Just a week after the University published an influential report pressuring the government to lift the cap on tuition fees, one of the key figures underpinning the submission has been called into doubt.
In its submission to the Browne review on higher education funding, which will recommend whether or not the government should hike fees, the University estimated that it costs £16,000 a year to teach an Oxford undergraduate.
But an investigation by The Oxford Student has revealed that an internal University report questioned the accuracy of the figure months before it was included in the submission last week. Questioned on the figure, one college bursar this week said it is little better than a “back of the envelope calculation”.
If the sums were correct, they would suggest that teaching costs an average of £670 per undergraduate per week. Many humanities undergraduates – who often receive only two hours of tuition a week – have expressed surprise at the sum.
In its report to the Browne review, the University stated that “the full cost of teaching an undergraduate at Oxford is estimated to be about £16,000 per student per year.”
The submission relied on the calculation to argue that there was a gap of around £8,000 between the funding the University receives per undergraduate and the cost of teaching them, which needs to be partially plugged by raising fees from the current limit of £3,290 a year.
Yet an internal report to Council, the University’s governing body, in November last year stated: “In an area of this kind, there will always be different ways of estimating the total cost, and the quality of information is expected to continue improving…Some estimates would indicate this is as much as £8,000 per year.”
By the time the figure was replicated in the Browne review submission, the University had dropped its caveat that the £8,000 figure only came from “some estimates”.
Student campaigners have said that this lack of clarity could prove crucial in a report designed to influence MPs into allowing Oxford to charge unlimited tuition fees.
OUSU President Stefan Baskerville, who sat on the committee that formulated the University’s submission to former BP boss Lord Browne, questioned why the University did not repeat its earlier note of caution.
He said: “The truth is that the University doesn’t know what the gap [between government income and teaching costs] is. They have one methodology and by their own admission it is one estimate on a range of estimates that indicates it’s £8,000 a year.

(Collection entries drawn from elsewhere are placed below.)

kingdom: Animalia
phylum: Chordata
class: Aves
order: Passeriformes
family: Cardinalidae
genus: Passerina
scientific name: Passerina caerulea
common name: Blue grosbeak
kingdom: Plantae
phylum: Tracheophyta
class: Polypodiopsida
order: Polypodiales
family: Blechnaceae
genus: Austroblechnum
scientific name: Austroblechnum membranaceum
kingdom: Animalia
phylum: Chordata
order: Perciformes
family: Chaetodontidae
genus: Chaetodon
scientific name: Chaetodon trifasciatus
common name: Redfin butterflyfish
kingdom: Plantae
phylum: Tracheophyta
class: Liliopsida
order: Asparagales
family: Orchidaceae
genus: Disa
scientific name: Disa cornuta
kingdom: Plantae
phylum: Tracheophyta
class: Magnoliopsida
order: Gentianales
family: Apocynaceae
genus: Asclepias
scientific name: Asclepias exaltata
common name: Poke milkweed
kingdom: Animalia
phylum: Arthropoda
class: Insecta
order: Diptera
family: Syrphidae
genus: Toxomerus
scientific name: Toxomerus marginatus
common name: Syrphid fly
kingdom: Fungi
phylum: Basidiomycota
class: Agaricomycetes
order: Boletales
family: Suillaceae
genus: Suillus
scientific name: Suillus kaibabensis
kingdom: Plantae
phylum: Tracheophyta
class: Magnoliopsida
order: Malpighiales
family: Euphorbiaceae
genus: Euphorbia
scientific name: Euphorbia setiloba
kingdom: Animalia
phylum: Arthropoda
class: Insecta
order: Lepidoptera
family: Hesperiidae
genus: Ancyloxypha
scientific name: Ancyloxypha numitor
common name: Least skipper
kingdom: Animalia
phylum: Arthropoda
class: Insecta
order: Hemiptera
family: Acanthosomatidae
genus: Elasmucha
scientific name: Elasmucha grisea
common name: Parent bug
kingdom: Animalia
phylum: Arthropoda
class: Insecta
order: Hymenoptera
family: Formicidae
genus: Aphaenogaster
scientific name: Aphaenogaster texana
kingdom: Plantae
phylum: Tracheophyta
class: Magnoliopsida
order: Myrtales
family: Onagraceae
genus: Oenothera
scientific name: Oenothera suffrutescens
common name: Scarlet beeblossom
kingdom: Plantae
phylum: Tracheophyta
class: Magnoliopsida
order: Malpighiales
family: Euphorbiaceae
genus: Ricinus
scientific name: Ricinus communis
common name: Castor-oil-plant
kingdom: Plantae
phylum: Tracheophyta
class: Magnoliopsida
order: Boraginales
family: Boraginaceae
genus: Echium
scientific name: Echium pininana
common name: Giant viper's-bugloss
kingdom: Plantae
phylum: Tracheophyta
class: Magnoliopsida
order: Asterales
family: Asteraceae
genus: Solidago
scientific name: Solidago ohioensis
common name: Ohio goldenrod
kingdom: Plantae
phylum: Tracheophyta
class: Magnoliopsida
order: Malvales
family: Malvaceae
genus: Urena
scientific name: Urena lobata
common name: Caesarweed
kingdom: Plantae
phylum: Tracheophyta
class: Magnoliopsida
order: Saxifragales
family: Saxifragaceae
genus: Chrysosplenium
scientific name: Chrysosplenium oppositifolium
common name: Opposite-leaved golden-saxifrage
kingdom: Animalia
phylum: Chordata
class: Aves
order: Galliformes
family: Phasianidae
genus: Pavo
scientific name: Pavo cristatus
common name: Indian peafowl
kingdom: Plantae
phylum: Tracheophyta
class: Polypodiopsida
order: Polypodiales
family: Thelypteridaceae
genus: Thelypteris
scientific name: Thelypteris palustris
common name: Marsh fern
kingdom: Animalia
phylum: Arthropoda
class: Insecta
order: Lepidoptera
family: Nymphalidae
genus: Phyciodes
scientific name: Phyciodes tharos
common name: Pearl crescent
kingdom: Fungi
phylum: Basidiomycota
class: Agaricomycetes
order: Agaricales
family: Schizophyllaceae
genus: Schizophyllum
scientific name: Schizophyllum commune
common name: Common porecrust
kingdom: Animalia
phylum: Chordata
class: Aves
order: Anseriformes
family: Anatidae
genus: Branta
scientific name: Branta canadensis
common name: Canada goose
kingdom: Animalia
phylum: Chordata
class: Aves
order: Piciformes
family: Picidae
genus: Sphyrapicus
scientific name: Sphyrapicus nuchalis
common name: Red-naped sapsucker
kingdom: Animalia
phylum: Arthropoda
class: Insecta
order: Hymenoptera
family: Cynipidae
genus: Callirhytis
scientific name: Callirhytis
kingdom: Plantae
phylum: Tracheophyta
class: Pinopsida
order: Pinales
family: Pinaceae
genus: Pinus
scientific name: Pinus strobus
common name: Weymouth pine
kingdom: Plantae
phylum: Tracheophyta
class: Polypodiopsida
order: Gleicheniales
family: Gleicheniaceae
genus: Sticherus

“If, as they say in the November [Council] document, there’s a range of estimates, they should be open about that fact and they shouldn’t be running with the highest figure because it suits their purposes for their preferred model [of raising fees].”
Other statements in the Council report cast further doubt on the £8,000 sum. It noted that the methodology for estimating the cost of teaching was very new and was still improving in accuracy, while highlighting that it is difficult to separate the cost of undergraduate and postgraduate teaching.
Since much undergraduate teaching takes place in colleges, the figure was also “weighted” by applying the methodology – which is designed to be applied to University finances – to college accounts for the first time.
David Palfreyman, New College’s Bursar, admitted that the University’s calculation was not watertight.
“It’s one of the figures floating around. We’ve got the University doing their own study – other universities have done similar back of the envelope calculations, though this is slightly more nuanced.
“In theory it’s an accurate, accepted methodology…In all management-type calculations there are assumptions made – especially about how academics divide their time. That’s the biggest conceptual weakness, but it’s unavoidable.
“The Physics gang needs toys to play with…do the humanities crowd need all the fancy libraries?…So there’s obviously fuzziness in there, but it’s the best we’ve got,” he said.
But the University has repeatedly failed to highlight their own uncertainty about the figure.
Pro-Vice-Chancellor Anthony Monaco told this newspaper last week: “We’ve done a very careful analysis of our costs and we have an £8,000 shortfall.”
When questioned about the figure on Tuesday, Monaco said: “It is using a figure we report back to HEFCE [the funding council] using their methodology. It is the methodology that HEFCE and all of higher education uses.”
But former Vice-Chancellor John Hood was much less certain when he used the figure in evidence to Parliament last year.
At the time, he said: “Some calculations would indicate that additional cost is as much as £8,000 per year.”
Despite this caution, the national press widely recorded the estimates as fact, with headlines such as “Oxford University losing £8,000 per student”.
Simon Wood, publicity officer for the Target Schools access initiative, said that the University should have shared its doubts about the figure.
Wood said: “It’s clear that the University has sexed up the original report, dropping some very necessary caveats, in order to strengthen its case that Oxford should be allowed to charge the fees it wants.”
But Monaco said that the University did not believe there was any inconsistency between the internal report and the Browne submission.
He said: “I do not think there is any difference between the two documents. In fact the numbers submitted in the Browne Review are based on our analysis of teaching costs in the Joint Variable Fees Group and the [November] report.
“We used TRAC methodology and public University and college accounts to estimate the average cost per annum of teaching undergraduate students…Therefore the numbers are the same in both reports.”